For Hobgood, who “couldn’t imagine growing up and not going camping,” going through the Unity Blaze certification and learning about why people of color don’t participate in outdoor recreation more was eye-opening. Hunter explained that there are three primary reasons outdoor recreation has remained mostly white: people of color have a “generational fear” of the outdoors, they don’t feel welcomed or invited, and because they haven’t grown up participating in the outdoor industry they don’t know where to start.

 “If you’ve never been in the outdoors, you have no knowledge. You need to at least know where the trailhead is,” Hunter said.

Through the Unity Blaze certification, Hunter has been able to talk to outdoor recreation professionals about the challenges they face in diversifying the outdoors and how to overcome those challenges, from making the outdoors safer for people of color to doing specific outreach that lets people know they are welcome.

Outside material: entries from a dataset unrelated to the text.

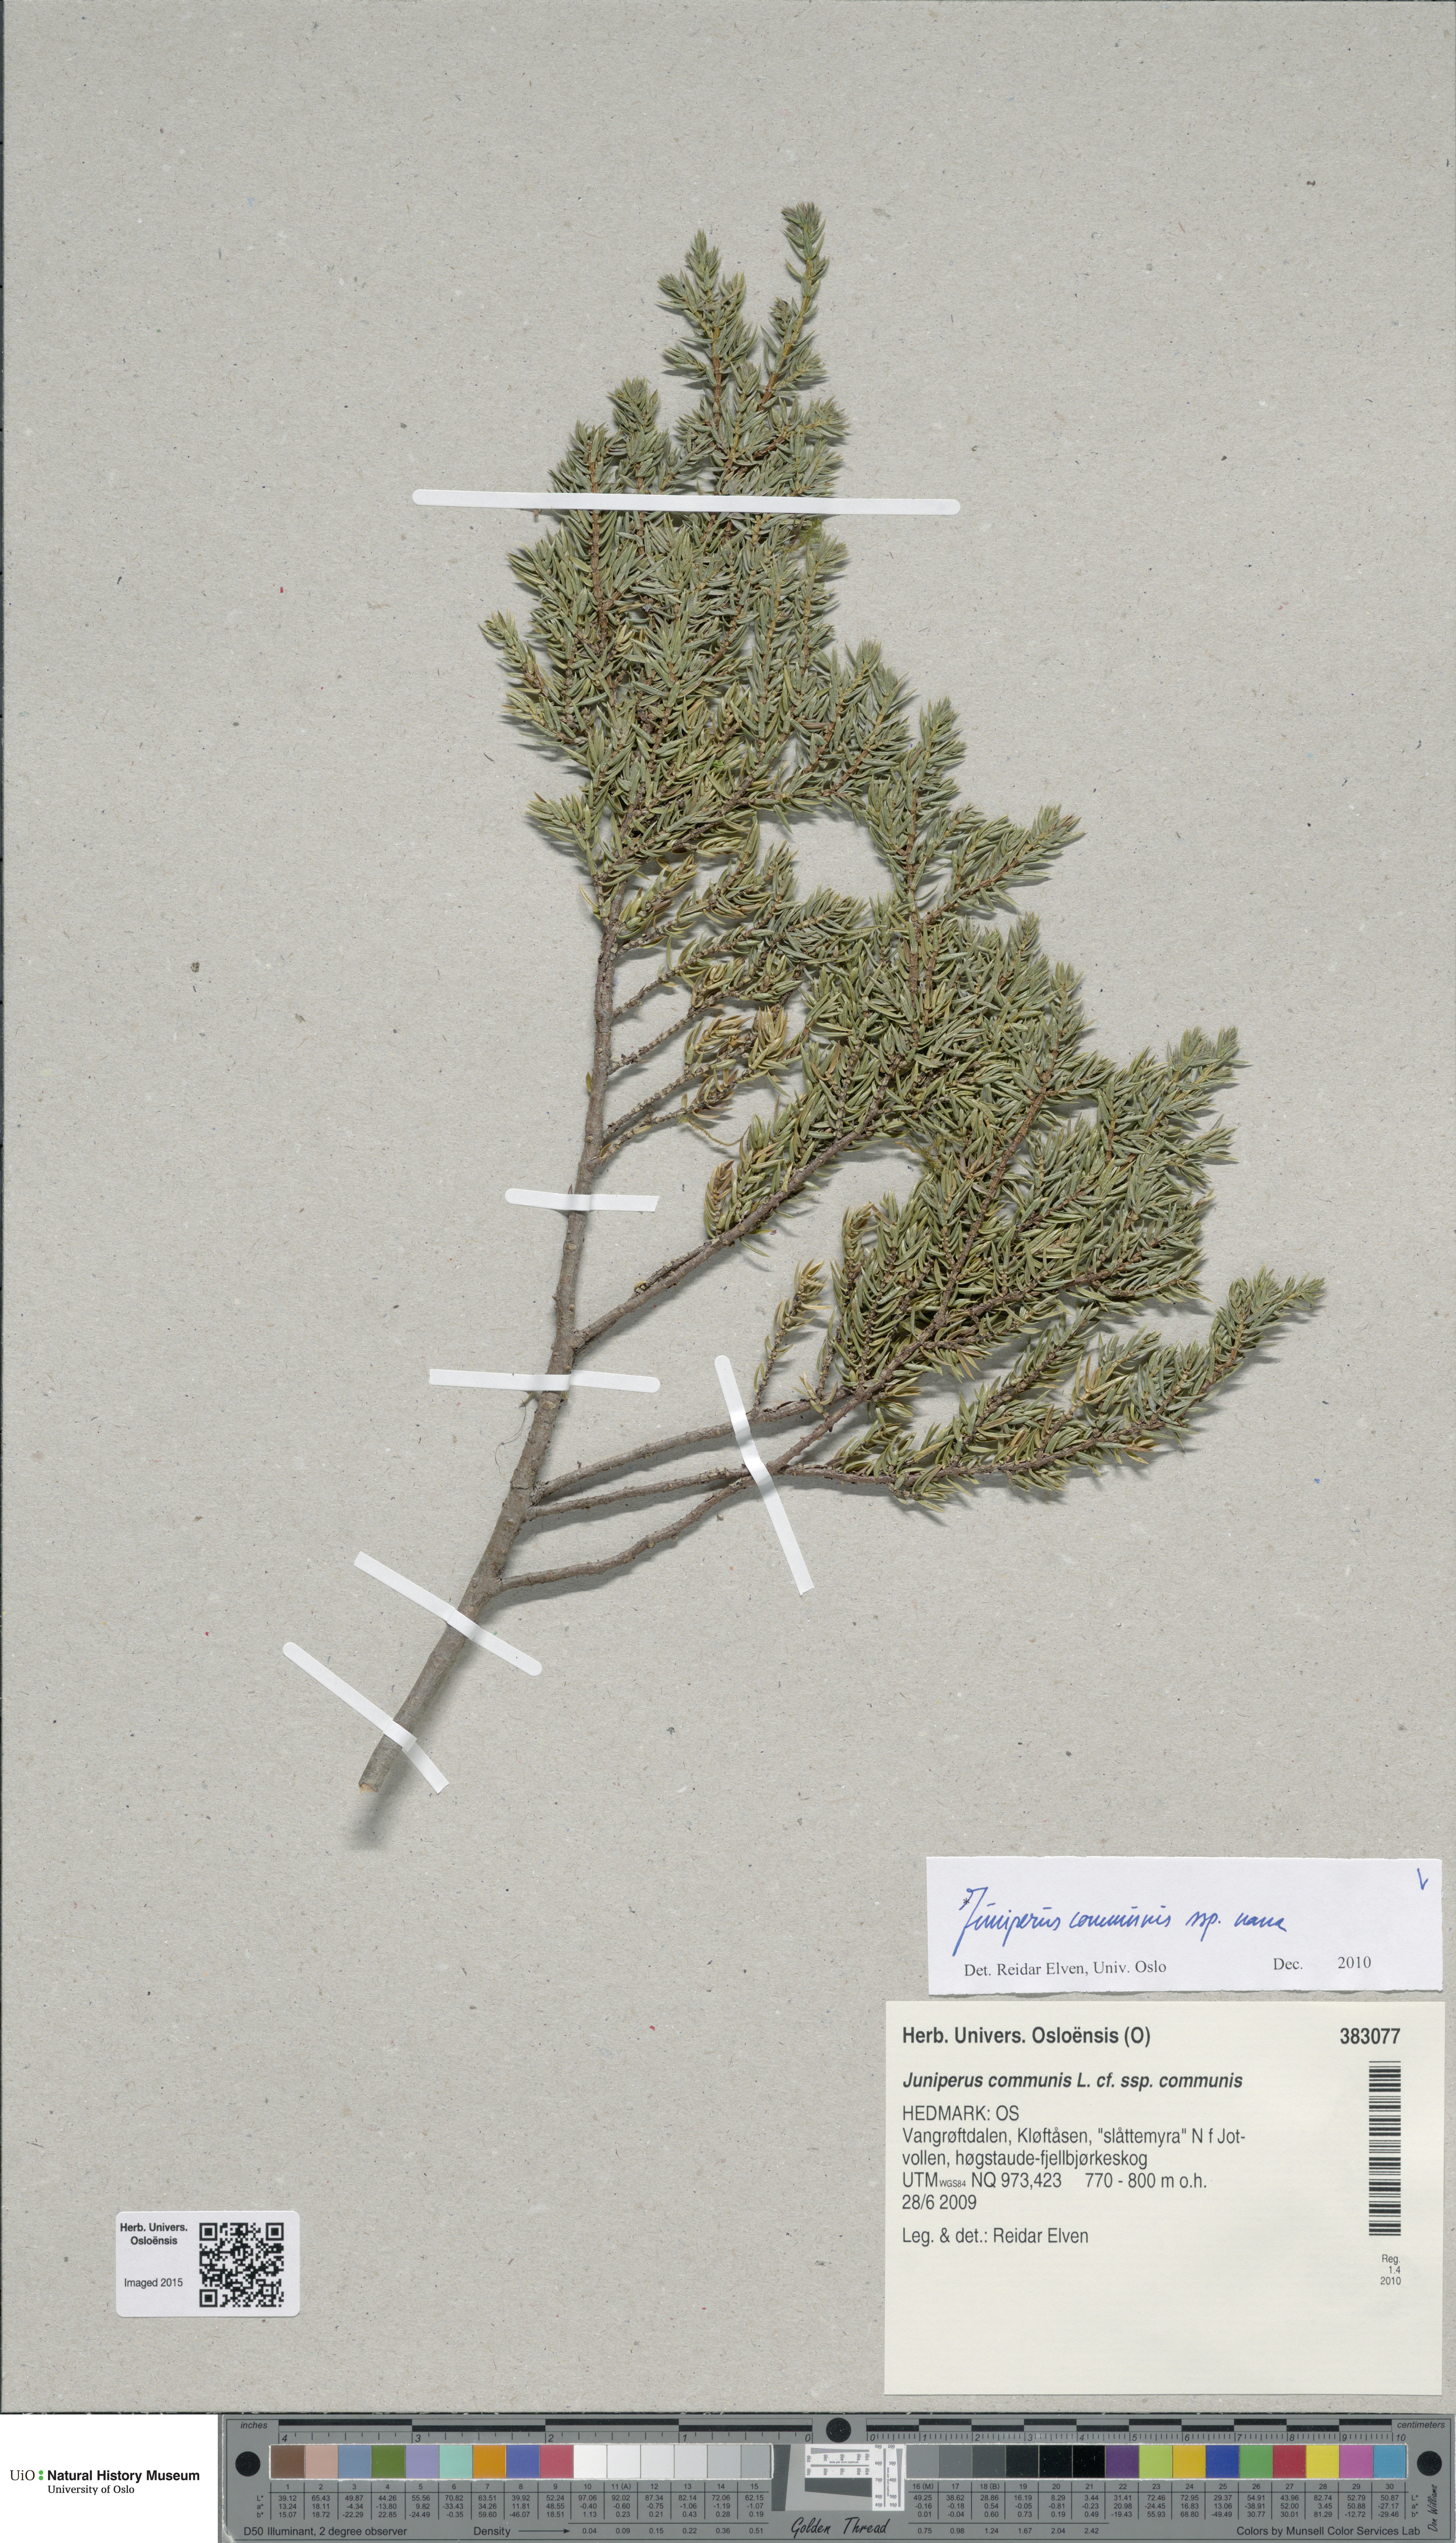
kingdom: Plantae
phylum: Tracheophyta
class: Pinopsida
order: Pinales
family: Cupressaceae
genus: Juniperus
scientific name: Juniperus communis
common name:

Hobgood and his fellow students have drafted a 30-60-90 Day Action Plan to begin implementing the lessons from Hunter at Lees-McRae. The immediate steps they plan to take include gathering demographic data about student participation in outdoor technical skills courses, creating an outreach committee to drive student engagement, and planning an event calendar for the upcoming academic year that prioritizes reaching out to students of color. Further down the line, they hope to engage parents, implement the Unity Blaze training into course curriculums, and develop mentorship programs to support emerging leaders.

After he graduates, Hobgood plans to work with Florida Fish and Wildlife before eventually moving out west to do avalanche control. While a decline in the outdoor industry will certainly affect his career prospects, Hobgood believes that maintaining outdoor spaces has a deeper importance.

“We came from the outdoors. That’s where we belong,” he said. “There’s a reason people do wilderness therapy or go out in the wilderness to find themselves. You feel challenged, but you also feel at home. There’s an energy you feel from Mother Nature. I want people to feel that same thing that I feel.”